** WHAT TO DO **
Return every line of the listing below unchanged and in its original order.

** PROVIDED MATERIAL **
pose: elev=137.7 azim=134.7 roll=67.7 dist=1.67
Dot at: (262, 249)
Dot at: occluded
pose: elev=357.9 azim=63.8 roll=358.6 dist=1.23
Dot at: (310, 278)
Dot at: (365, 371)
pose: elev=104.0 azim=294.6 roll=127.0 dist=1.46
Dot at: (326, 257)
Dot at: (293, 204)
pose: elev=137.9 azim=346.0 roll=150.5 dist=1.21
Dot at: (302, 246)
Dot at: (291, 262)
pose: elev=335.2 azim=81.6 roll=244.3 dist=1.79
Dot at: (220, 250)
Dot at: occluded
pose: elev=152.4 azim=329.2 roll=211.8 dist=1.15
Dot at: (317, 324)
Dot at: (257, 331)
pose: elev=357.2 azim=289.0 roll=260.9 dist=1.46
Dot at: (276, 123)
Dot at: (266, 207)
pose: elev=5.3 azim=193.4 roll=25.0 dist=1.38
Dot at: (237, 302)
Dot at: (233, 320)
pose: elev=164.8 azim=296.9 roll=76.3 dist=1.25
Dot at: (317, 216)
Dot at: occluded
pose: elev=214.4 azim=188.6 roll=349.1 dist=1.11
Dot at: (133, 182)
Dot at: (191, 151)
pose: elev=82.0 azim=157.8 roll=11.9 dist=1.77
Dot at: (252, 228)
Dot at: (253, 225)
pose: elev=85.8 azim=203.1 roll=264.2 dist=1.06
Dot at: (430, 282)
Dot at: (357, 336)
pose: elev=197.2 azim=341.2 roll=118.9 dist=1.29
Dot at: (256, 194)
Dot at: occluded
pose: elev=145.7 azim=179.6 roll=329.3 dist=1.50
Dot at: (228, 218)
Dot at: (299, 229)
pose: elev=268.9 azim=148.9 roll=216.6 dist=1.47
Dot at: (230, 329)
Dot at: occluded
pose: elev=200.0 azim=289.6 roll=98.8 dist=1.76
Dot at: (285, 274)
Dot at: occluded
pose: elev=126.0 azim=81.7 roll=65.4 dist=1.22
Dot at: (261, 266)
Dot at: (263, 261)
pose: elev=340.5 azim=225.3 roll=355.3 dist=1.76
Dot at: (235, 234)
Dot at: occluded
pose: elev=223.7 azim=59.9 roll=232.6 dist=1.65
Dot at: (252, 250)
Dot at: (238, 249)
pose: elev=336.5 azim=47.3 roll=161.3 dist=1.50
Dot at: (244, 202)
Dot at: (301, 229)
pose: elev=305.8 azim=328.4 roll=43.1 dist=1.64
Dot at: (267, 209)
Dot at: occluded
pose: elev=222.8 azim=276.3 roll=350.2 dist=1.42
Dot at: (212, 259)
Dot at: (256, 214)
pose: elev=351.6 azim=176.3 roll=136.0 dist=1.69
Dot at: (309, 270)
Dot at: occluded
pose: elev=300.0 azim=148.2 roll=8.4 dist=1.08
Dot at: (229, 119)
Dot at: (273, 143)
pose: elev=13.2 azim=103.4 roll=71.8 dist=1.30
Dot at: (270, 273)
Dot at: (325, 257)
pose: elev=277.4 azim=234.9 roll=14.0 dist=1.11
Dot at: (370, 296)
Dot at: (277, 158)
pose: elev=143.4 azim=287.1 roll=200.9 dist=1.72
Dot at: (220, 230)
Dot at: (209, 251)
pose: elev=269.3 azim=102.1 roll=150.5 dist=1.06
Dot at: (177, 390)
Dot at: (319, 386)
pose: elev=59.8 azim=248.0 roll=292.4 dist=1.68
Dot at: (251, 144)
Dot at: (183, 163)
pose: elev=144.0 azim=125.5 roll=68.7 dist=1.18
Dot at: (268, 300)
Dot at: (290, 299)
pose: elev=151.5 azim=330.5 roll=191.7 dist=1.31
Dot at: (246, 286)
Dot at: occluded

** EXERCISE RESPONSE **
pose: elev=137.7 azim=134.7 roll=67.7 dist=1.67
Dot at: (262, 249)
Dot at: occluded
pose: elev=357.9 azim=63.8 roll=358.6 dist=1.23
Dot at: (310, 278)
Dot at: (365, 371)
pose: elev=104.0 azim=294.6 roll=127.0 dist=1.46
Dot at: (326, 257)
Dot at: (293, 204)
pose: elev=137.9 azim=346.0 roll=150.5 dist=1.21
Dot at: (302, 246)
Dot at: (291, 262)
pose: elev=335.2 azim=81.6 roll=244.3 dist=1.79
Dot at: (220, 250)
Dot at: occluded
pose: elev=152.4 azim=329.2 roll=211.8 dist=1.15
Dot at: (317, 324)
Dot at: (257, 331)
pose: elev=357.2 azim=289.0 roll=260.9 dist=1.46
Dot at: (276, 123)
Dot at: (266, 207)
pose: elev=5.3 azim=193.4 roll=25.0 dist=1.38
Dot at: (237, 302)
Dot at: (233, 320)
pose: elev=164.8 azim=296.9 roll=76.3 dist=1.25
Dot at: (317, 216)
Dot at: occluded
pose: elev=214.4 azim=188.6 roll=349.1 dist=1.11
Dot at: (133, 182)
Dot at: (191, 151)
pose: elev=82.0 azim=157.8 roll=11.9 dist=1.77
Dot at: (252, 228)
Dot at: (253, 225)
pose: elev=85.8 azim=203.1 roll=264.2 dist=1.06
Dot at: (430, 282)
Dot at: (357, 336)
pose: elev=197.2 azim=341.2 roll=118.9 dist=1.29
Dot at: (256, 194)
Dot at: occluded
pose: elev=145.7 azim=179.6 roll=329.3 dist=1.50
Dot at: (228, 218)
Dot at: (299, 229)
pose: elev=268.9 azim=148.9 roll=216.6 dist=1.47
Dot at: (230, 329)
Dot at: occluded
pose: elev=200.0 azim=289.6 roll=98.8 dist=1.76
Dot at: (285, 274)
Dot at: occluded
pose: elev=126.0 azim=81.7 roll=65.4 dist=1.22
Dot at: (261, 266)
Dot at: (263, 261)
pose: elev=340.5 azim=225.3 roll=355.3 dist=1.76
Dot at: (235, 234)
Dot at: occluded
pose: elev=223.7 azim=59.9 roll=232.6 dist=1.65
Dot at: (252, 250)
Dot at: (238, 249)
pose: elev=336.5 azim=47.3 roll=161.3 dist=1.50
Dot at: (244, 202)
Dot at: (301, 229)
pose: elev=305.8 azim=328.4 roll=43.1 dist=1.64
Dot at: (267, 209)
Dot at: occluded
pose: elev=222.8 azim=276.3 roll=350.2 dist=1.42
Dot at: (212, 259)
Dot at: (256, 214)
pose: elev=351.6 azim=176.3 roll=136.0 dist=1.69
Dot at: (309, 270)
Dot at: occluded
pose: elev=300.0 azim=148.2 roll=8.4 dist=1.08
Dot at: (229, 119)
Dot at: (273, 143)
pose: elev=13.2 azim=103.4 roll=71.8 dist=1.30
Dot at: (270, 273)
Dot at: (325, 257)
pose: elev=277.4 azim=234.9 roll=14.0 dist=1.11
Dot at: (370, 296)
Dot at: (277, 158)
pose: elev=143.4 azim=287.1 roll=200.9 dist=1.72
Dot at: (220, 230)
Dot at: (209, 251)
pose: elev=269.3 azim=102.1 roll=150.5 dist=1.06
Dot at: (177, 390)
Dot at: (319, 386)
pose: elev=59.8 azim=248.0 roll=292.4 dist=1.68
Dot at: (251, 144)
Dot at: (183, 163)
pose: elev=144.0 azim=125.5 roll=68.7 dist=1.18
Dot at: (268, 300)
Dot at: (290, 299)
pose: elev=151.5 azim=330.5 roll=191.7 dist=1.31
Dot at: (246, 286)
Dot at: occluded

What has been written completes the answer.